Le gouvernement américain n’a pas perdu l’espoir de rétablir le contact avec le régime actuel du Niger. Au cours du seul mois de mars 2024, la sous-secrétaire d’État pour l’Afrique Molly Phee s’est rendue en vain deux fois au Niger. La perte de ses bases au Niger menace Washington de suivre Paris en perdant définitivement le contrôle de la zone sahélienne.
RAISONS DE LA NON-COOPÉRATION AVEC LES ÉTATS-UNIS
Le Niger s’est rapproché de la Russie ces derniers mois. En décembre 2023, une délégation avec le vice-ministre russe de la Défense Yunus-Bek Yevkurov en tête s’est rendue à Niamey. Les deux parties ont signé un mémorandum d’entente et de renforcement de la coopération en matière de défense. À la mi-janvier 2024, une délégation du gouvernement nigérian s’est rendue à Moscou. Il est évident qu’après le coup d’État, les politiciens et les militaires de l’État africain tentent de tirer le maximum de la situation. Les intérêts de la Russie dans ce jeu relèvent d’un calcul pragmatique et froid.
L’expansion de la coopération militaro-technique avec la Russie et la perspective du déploiement d’Africa Corps du ministère russe de la défense au Niger auraient pu être de bonnes raisons de refuser de poursuivre la coopération avec Washington. Le stationnement d’unités militaires de pays concurrents dans un seul pays est source de toutes sortes d’incidents.
Les autorités nigériennes ont également souligné officiellement qu’elles n’étaient pas satisfaites des conditions financières de déploiement des bases américaines. Par ailleurs, il est évident que ni le Pentagone ni la CIA américaine ne se sont empressés de partager les informations de renseignement avec les autorités du pays hôte, et certaines informations ont été ouvertement collectées auprès de contingents militaires subordonnés au gouvernement. Il est peu probable que les opérations de frappe ont été coordonnées avec les autoritésnigériennes. Et finalement, Agadez est une ville dont la population est majoritairement touareg. Les autorités ont pu raisonnablement soupçonner les Américains d’établir des contacts plus étroits avec les chefs de clans touaregs dans leur dos afin de gagner leurs faveurs.

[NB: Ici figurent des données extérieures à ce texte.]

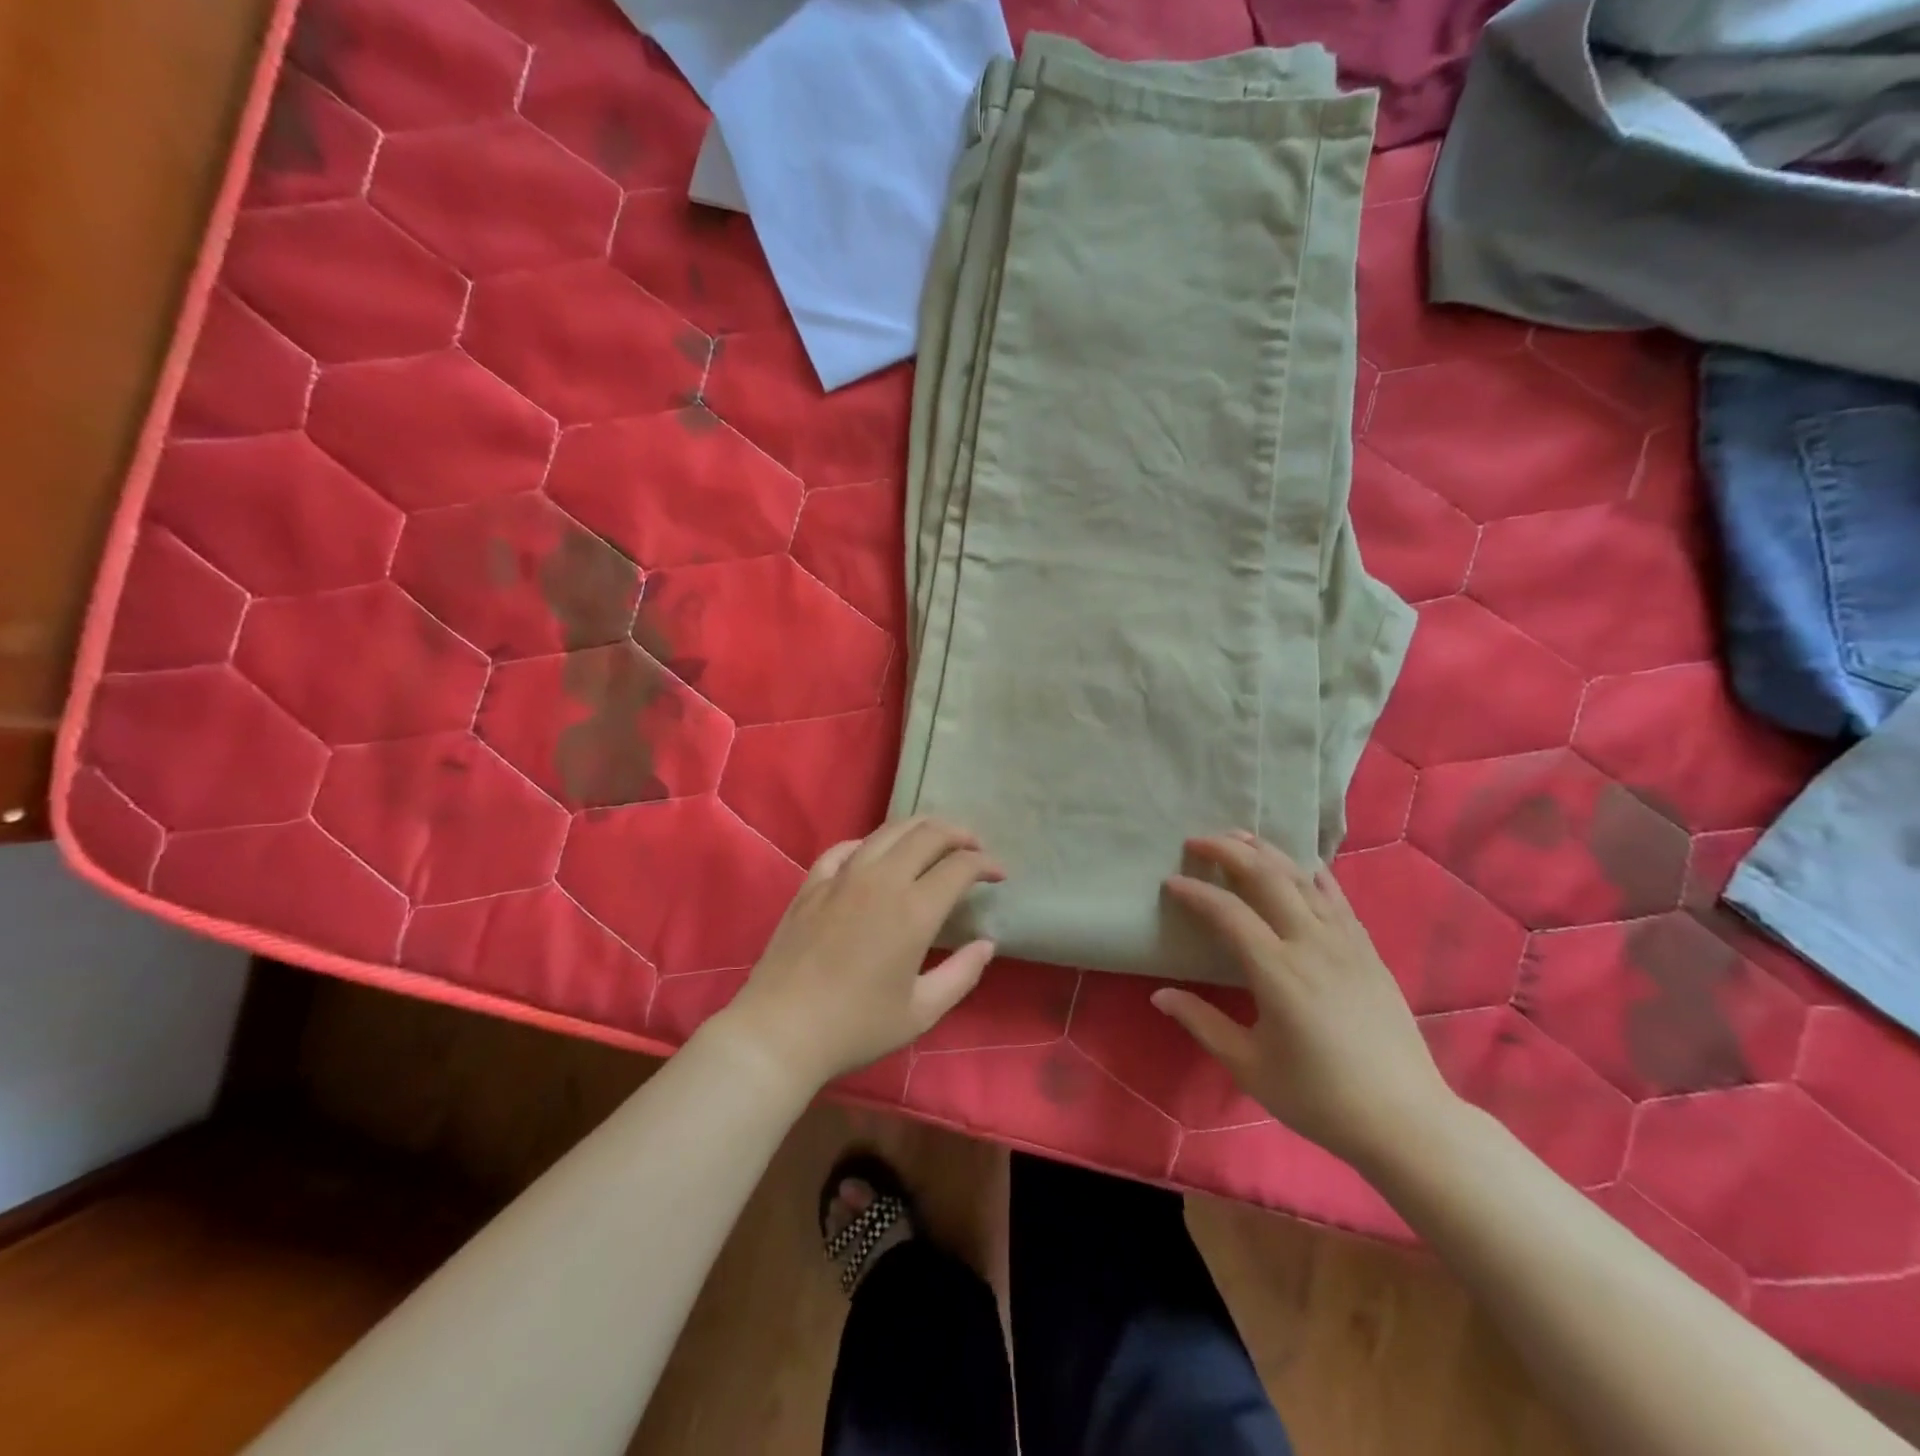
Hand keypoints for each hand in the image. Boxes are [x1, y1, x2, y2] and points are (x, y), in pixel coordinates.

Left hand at [718, 817, 1001, 1092]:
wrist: (781, 1030)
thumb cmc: (856, 1027)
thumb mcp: (921, 1012)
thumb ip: (961, 974)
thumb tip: (986, 944)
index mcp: (913, 910)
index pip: (960, 866)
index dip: (986, 864)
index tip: (999, 875)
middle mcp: (881, 880)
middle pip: (928, 834)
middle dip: (959, 834)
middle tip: (973, 848)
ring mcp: (843, 876)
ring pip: (888, 831)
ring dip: (920, 828)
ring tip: (934, 840)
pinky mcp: (813, 883)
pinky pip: (846, 847)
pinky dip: (870, 843)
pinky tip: (875, 854)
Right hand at [1153, 831, 1456, 1170]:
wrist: (1405, 1120)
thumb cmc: (1319, 1098)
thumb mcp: (1249, 1066)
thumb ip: (1201, 1023)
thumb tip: (1159, 994)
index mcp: (1277, 972)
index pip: (1227, 913)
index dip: (1195, 892)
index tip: (1170, 881)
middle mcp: (1311, 944)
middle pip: (1267, 878)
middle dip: (1228, 851)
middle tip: (1197, 840)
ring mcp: (1345, 942)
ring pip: (1302, 878)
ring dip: (1267, 852)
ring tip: (1239, 837)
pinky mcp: (1368, 950)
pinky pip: (1336, 897)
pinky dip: (1311, 873)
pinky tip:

OÙ WASHINGTON DÉPLACERA-T-IL SES FORCES ARMÉES ?
Il est probable que l’affaire concerne non seulement les 201e et 101e bases, mais aussi l’aérodrome de la CIA à Dirkou. Il est certain que le Pentagone et la CIA sont confrontés à une question aigue : où déplacer les bases ? Le point de stationnement le plus proche et le plus probable est au Tchad, à l’aéroport de N’Djamena. Cependant, leur redéploiement nécessite du temps et des fonds dont le Pentagone ne dispose pas pour le moment. En outre, le régime de Déby et le parlement tchadien ne verront probablement pas d’un bon œil un tel déroulement des événements.
L’option de réserve est une base à Djibouti, près de l’aéroport international. Cependant, il n’y a pas beaucoup de place pour une expansion du contingent dans ce pays – une sorte de réserve de bases militaires étrangères. En outre, les bases nigériennes perdent leur valeur opérationnelle. Elles ne sont pas essentielles pour contrôler le détroit de Bab-el-Mandeb, et quant à la zone du Sahel, les drones opéreront à la limite de leurs capacités, violant tous les espaces aériens souverains pour y aller. Il ne fait aucun doute qu’en l’absence d’un contrôle adéquat du côté nigérien, les Américains tenteront de détruire l’ensemble de l’infrastructure technique et d’ingénierie de ces bases.